* ACTION ITEM
Please set down every line of the records below exactly, without the pictures.

# # # #

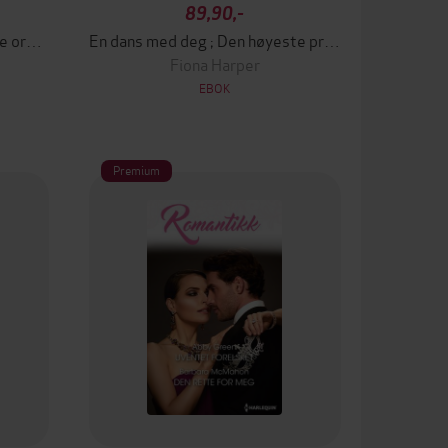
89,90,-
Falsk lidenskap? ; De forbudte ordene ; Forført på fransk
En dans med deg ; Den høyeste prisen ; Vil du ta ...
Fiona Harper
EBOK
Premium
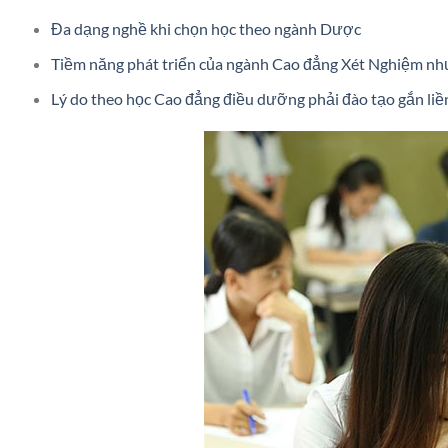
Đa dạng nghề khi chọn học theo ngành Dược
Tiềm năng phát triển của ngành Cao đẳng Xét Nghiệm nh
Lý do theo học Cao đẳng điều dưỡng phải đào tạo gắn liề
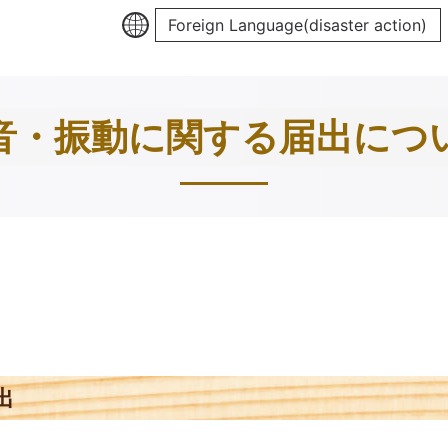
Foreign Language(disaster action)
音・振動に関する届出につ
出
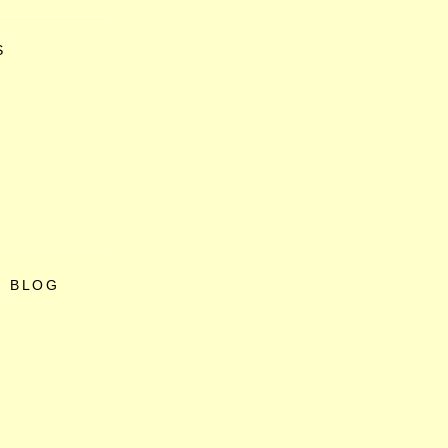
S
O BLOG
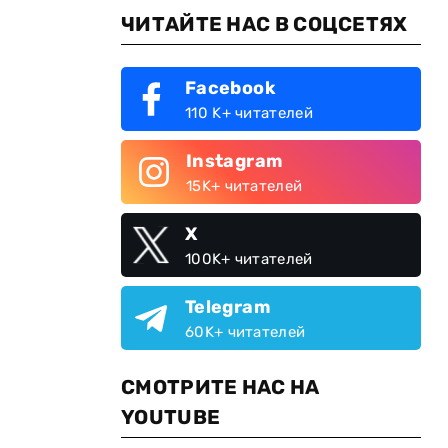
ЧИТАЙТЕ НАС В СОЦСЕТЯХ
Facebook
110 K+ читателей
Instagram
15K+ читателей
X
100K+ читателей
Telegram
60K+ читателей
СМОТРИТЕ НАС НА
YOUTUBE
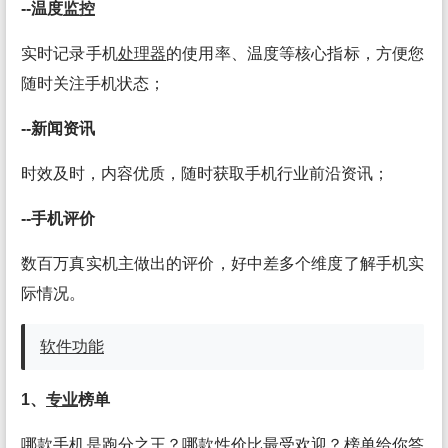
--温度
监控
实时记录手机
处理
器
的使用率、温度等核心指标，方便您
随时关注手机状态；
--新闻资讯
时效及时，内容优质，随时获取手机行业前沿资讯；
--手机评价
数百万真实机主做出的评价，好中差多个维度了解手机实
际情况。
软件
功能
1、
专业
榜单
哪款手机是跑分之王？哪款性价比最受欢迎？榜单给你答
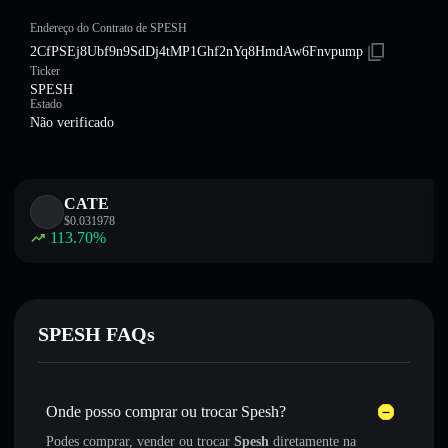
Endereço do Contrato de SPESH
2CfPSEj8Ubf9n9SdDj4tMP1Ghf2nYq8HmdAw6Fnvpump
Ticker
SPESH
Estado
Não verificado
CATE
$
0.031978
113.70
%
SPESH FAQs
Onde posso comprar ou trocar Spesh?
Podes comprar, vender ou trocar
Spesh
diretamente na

# # # #

* FINAL ANSWER
89,90,-
Falsk lidenskap? ; De forbudte ordene ; Forført på fransk
En dans med deg ; Den høyeste prisen ; Vil du ta ...
Fiona Harper
EBOK
Premium
Đa dạng nghề khi chọn học theo ngành Dược
Tiềm năng phát triển của ngành Cao đẳng Xét Nghiệm nh
Lý do theo học Cao đẳng điều dưỡng phải đào tạo gắn liề
Foreign Language(disaster action)
音・振動に関する届出につ
出
S
O BLOG
ЧИТАЙТЕ НАС В СОЦСЕТЯХ
Facebook
110 K+ читателей
Instagram
15K+ читателей
X
100K+ читателей
Telegram
60K+ читателей
СМОТРИТЕ НАС НА
YOUTUBE
--温度
监控
实时记录手机
处理
器
的使用率、温度等核心指标，方便您
随时关注手机状态；
--新闻资讯
时效及时，内容优质，随时获取手机行业前沿资讯；
--手机评价
数百万真实机主做出的评价，好中差多个维度了解手机实
际情况。
软件
功能
1、
专业
榜单
哪款手机是跑分之王？哪款性价比最受欢迎？榜单给你答
Endereço do Contrato de SPESH
2CfPSEj8Ubf9n9SdDj4tMP1Ghf2nYq8HmdAw6Fnvpump
Ticker
SPESH
Estado
Não verificado
CATE
$
0.031978
113.70
%
SPESH FAQs
Onde posso comprar ou trocar Spesh?
Podes comprar, vender ou trocar
Spesh
diretamente na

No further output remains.